Several large online platforms have encouraged Thune's efforts to set national benchmarks.

"We support efforts for consistent requirements across states and are eager to engage with policymakers on all issues that impact our community," a spokeswoman for Lyft said in an email.

An Airbnb spokesman said in an email that the company "supports Sen. Thune's efforts to make it as easy as possible for hosts using our platform to pay all the taxes they owe."

An Uber spokesman was not immediately available to comment on Thune's plan.

Joe Kennedy, a senior fellow at the nonpartisan Information Technology and Innovation Foundation, a nonprofit research group, said Thune's bill might appeal to some businesses as a way to avert a patchwork of state standards.

"You don't want 50 different systems," Kennedy told Law360.

But Kildee and other Democrats have pushed back against federal classification rules for self-employed workers, arguing for leeway to allow companies to treat them as employees and offer benefit plans.

Mark Mazur, director of the Urban-Brookings Tax Policy Center and a former assistant Treasury secretary, said he doubted the plan to give U.S. Tax Court purview over self-employed worker classification disputes would gain traction.

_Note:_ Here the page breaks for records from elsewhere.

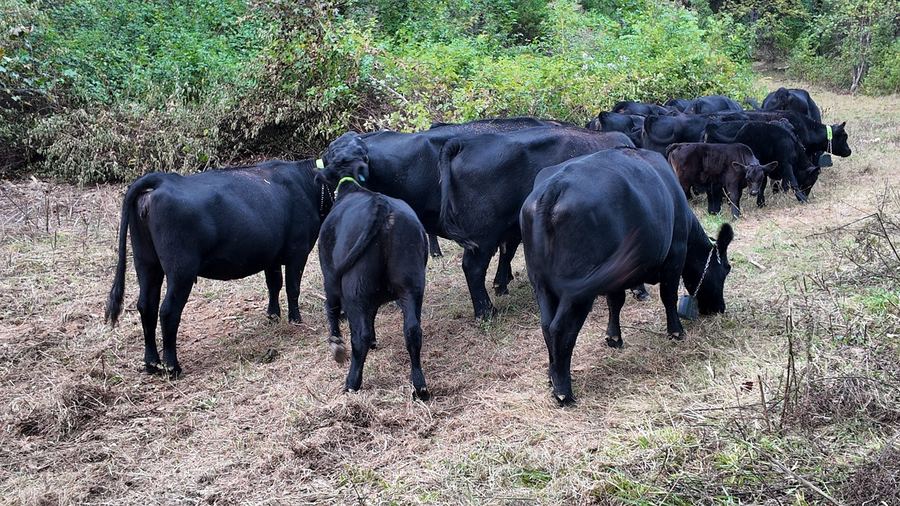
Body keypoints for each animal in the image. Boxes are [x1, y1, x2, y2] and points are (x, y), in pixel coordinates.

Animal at [104, 160, 332, 377]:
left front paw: (273, 317)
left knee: (146, 306)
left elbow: (274, 285)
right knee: (168, 311)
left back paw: (151, 363)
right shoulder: (298, 251)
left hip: (146, 263)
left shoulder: (272, 256)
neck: (306, 183)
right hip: (181, 270)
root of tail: (162, 179)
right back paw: (172, 367)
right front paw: (296, 320)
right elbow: (293, 288)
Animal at [317, 133, 430, 400]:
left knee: (359, 335)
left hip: (353, 288)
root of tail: (382, 207)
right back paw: (420, 386)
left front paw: (335, 343)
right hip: (412, 285)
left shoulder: (328, 273)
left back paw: (352, 382)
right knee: (413, 331)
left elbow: (333, 310)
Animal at [521, 147, 733, 404]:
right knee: (560, 328)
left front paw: (614, 338)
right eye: (726, 270)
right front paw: (676, 331)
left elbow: (616, 303)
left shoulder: (616, 276)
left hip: (541, 283)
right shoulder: (675, 254)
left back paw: (551, 378)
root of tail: (554, 187)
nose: (720, 308)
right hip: (578, 290)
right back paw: (563, 391)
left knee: (546, 325)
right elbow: (669, 296)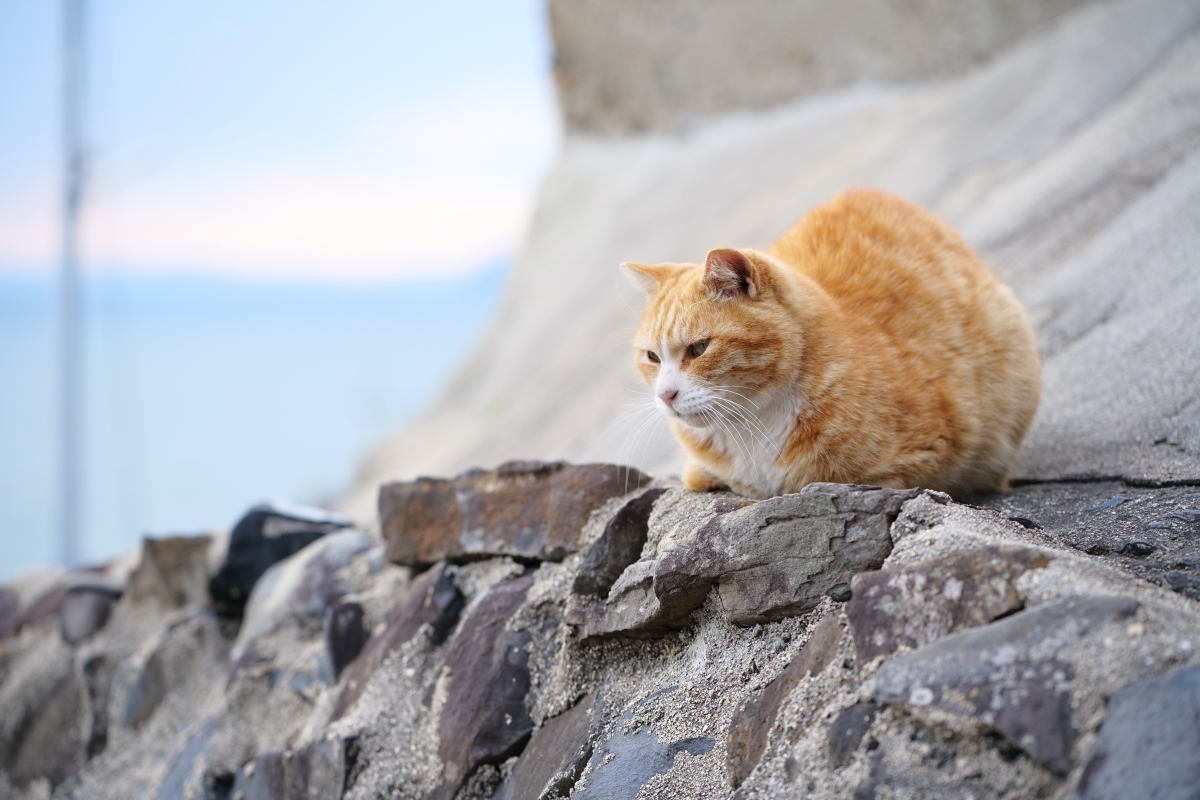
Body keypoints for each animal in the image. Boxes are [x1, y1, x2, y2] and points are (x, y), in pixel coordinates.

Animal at [624, 190, 1036, 496]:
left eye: (699, 348)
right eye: (652, 357)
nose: (665, 395)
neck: (751, 426)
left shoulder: (921, 458)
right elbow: (707, 478)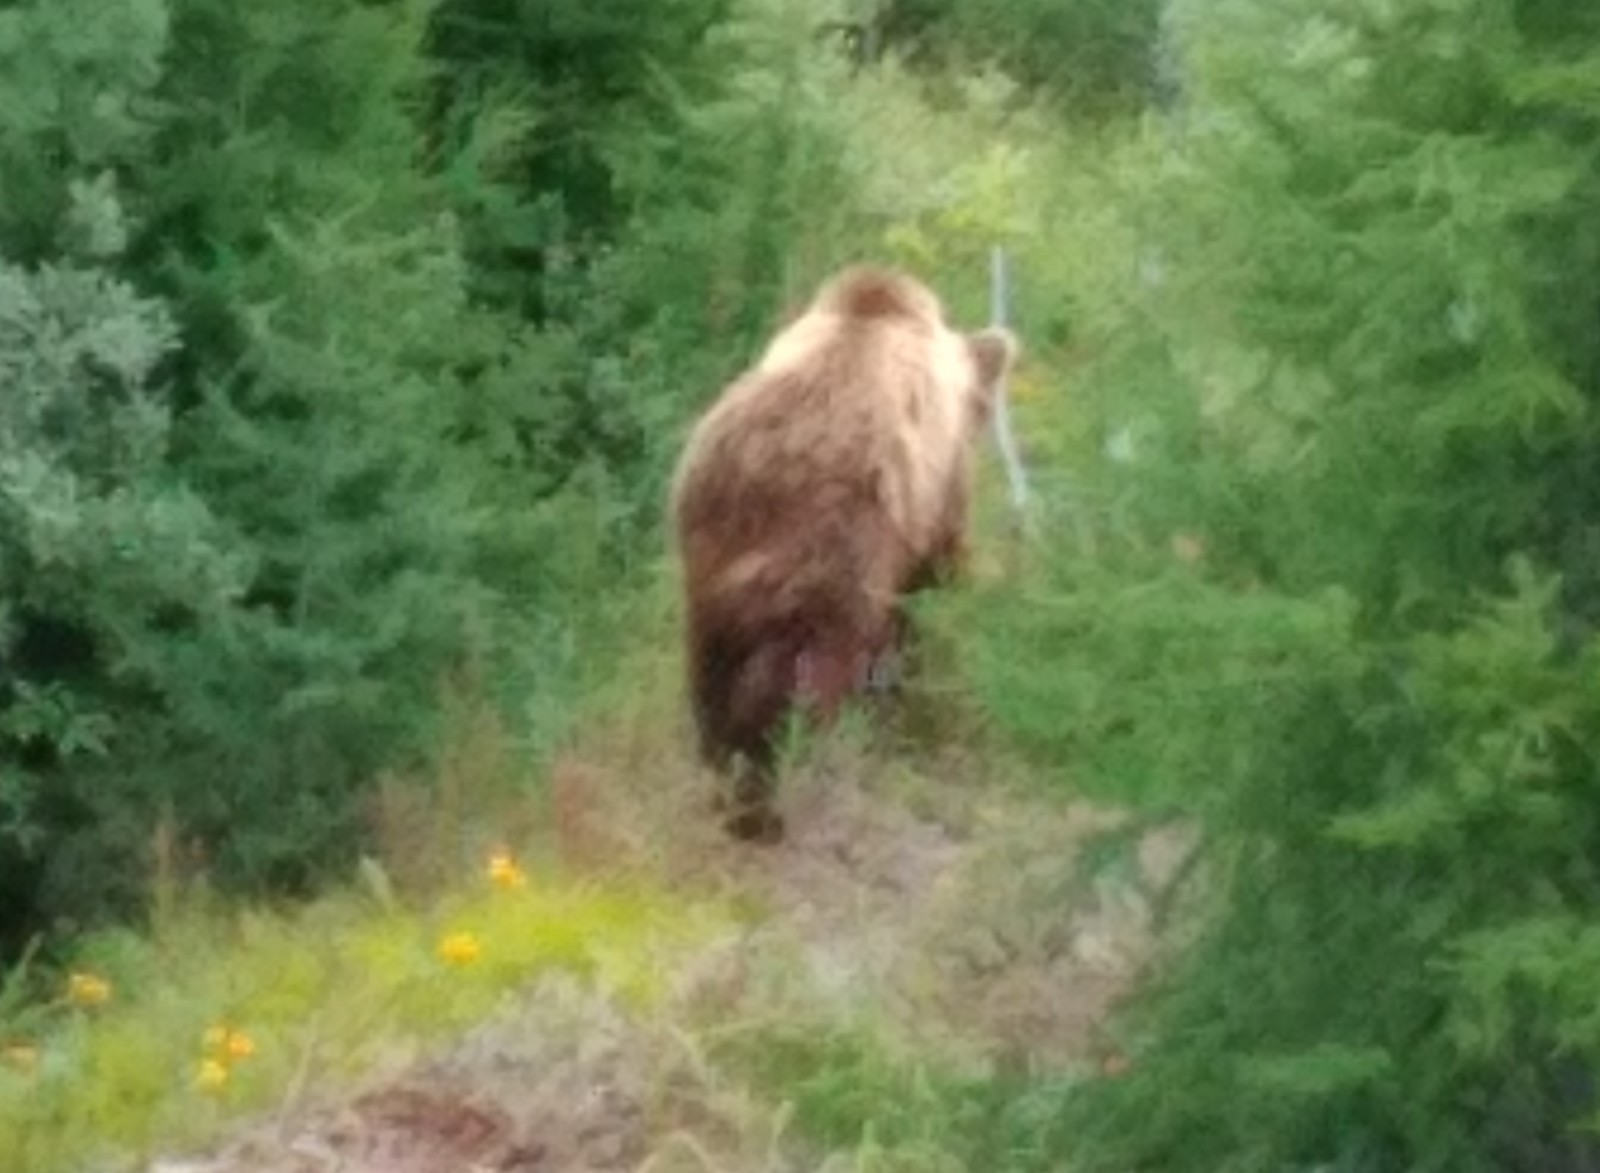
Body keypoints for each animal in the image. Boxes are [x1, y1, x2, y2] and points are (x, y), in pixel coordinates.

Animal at [665, 262, 1017, 838]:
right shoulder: (930, 496)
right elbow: (927, 589)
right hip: (837, 548)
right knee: (812, 667)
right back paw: (779, 786)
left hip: (711, 546)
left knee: (711, 668)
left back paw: (727, 775)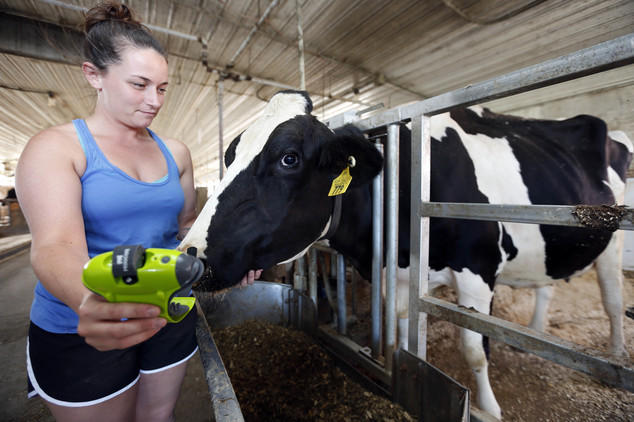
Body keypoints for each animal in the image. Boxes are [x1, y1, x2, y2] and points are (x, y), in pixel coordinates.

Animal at [179, 90, 632, 418]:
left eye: (289, 158)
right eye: (230, 156)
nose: (191, 254)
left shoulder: (478, 271)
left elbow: (474, 350)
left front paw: (488, 409)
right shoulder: (396, 275)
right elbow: (400, 329)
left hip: (613, 235)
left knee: (612, 298)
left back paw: (613, 356)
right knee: (546, 286)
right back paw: (534, 333)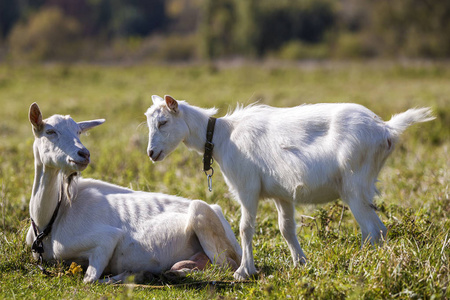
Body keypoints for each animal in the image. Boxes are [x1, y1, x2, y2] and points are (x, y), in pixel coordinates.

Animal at [26, 103, 241, 284]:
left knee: (224, 266)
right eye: (50, 131)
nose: (83, 154)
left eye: (78, 131)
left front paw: (132, 274)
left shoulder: (105, 240)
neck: (52, 219)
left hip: (202, 214)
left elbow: (90, 280)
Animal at [146, 95, 434, 280]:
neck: (221, 136)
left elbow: (245, 228)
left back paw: (359, 264)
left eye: (163, 123)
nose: (151, 153)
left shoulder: (247, 187)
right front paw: (300, 263)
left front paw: (243, 271)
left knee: (373, 230)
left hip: (354, 183)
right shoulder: (281, 194)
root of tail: (386, 128)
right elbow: (286, 229)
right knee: (377, 230)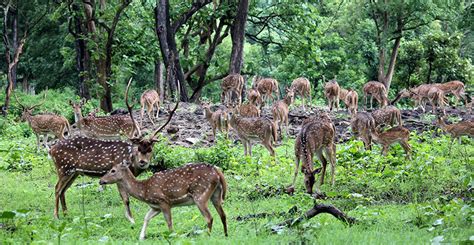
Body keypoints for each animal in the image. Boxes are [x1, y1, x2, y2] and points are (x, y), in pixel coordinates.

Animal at [49, 78, 180, 222]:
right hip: (64, 168)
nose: (143, 162)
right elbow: (126, 199)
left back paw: (66, 214)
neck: (131, 163)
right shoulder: (118, 175)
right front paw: (131, 219)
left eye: (151, 149)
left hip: (74, 172)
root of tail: (51, 150)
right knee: (57, 188)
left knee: (63, 190)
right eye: (138, 148)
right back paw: (56, 216)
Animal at [99, 162, 229, 240]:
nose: (101, 180)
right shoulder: (155, 207)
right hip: (216, 195)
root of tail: (217, 171)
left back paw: (207, 236)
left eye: (113, 170)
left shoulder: (164, 201)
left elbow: (169, 222)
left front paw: (172, 236)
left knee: (209, 217)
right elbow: (146, 218)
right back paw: (226, 235)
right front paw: (141, 237)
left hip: (200, 195)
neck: (144, 190)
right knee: (223, 215)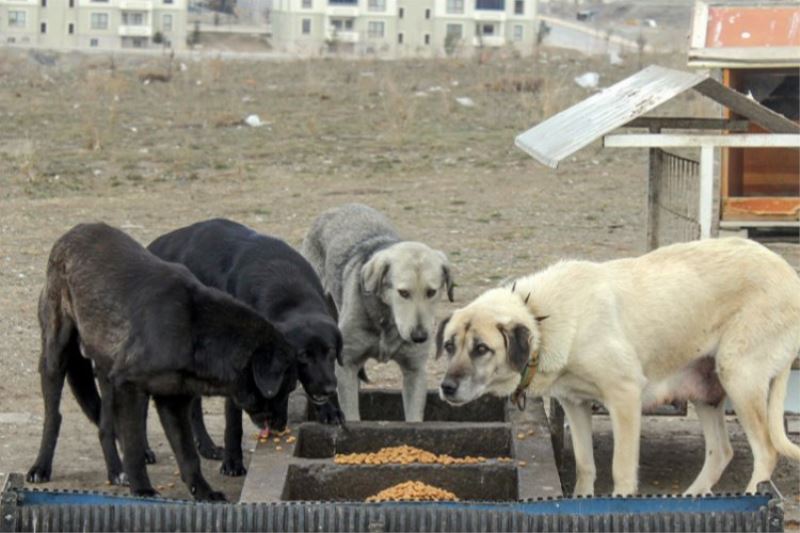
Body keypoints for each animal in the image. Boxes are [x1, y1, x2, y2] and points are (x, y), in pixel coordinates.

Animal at [27, 223, 294, 498]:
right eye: (287, 388)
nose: (282, 426)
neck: (195, 330)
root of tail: (73, 232)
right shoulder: (130, 388)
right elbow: (134, 446)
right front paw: (143, 490)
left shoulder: (171, 401)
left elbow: (188, 456)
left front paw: (204, 493)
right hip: (56, 357)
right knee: (54, 417)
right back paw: (41, 467)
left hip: (106, 375)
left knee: (104, 426)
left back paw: (115, 471)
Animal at [148, 218, 342, 476]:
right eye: (303, 356)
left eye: (331, 352)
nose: (328, 389)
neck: (289, 291)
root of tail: (153, 246)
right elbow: (233, 422)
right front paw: (233, 462)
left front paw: (330, 410)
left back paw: (206, 446)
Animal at [304, 204, 454, 420]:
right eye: (403, 292)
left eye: (431, 292)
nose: (419, 337)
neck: (387, 319)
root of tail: (338, 207)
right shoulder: (347, 365)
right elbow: (352, 416)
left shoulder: (415, 371)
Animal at [438, 237, 800, 494]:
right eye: (449, 345)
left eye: (481, 349)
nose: (446, 388)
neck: (542, 317)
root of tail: (787, 272)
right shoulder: (574, 404)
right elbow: (585, 465)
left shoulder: (625, 396)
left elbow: (621, 470)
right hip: (706, 391)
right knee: (722, 452)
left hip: (739, 376)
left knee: (766, 452)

"It would no longer be just a Tax Court," he told Law360.

In light of such concerns, Caroline Bruckner, a tax professor at the American University Kogod School of Business, said lawmakers might focus on trying to set a single earnings threshold for information reporting in order to ensure online platforms are "prompting workers to properly report income and pay taxes on it, to help these workers avoid potential audit and penalty exposure."

"You don't have to resolve outstanding labor issues about this workforce at the same time," Bruckner told Law360.

Bruckner said action taken by some states to tighten information reporting requirements could increase pressure on Congress to follow suit. For example, Massachusetts and Vermont now require a 1099-K to be issued when a self-employed worker earns at least $600, and other states have established their own thresholds.

"What you want is a clear rule," Bruckner said.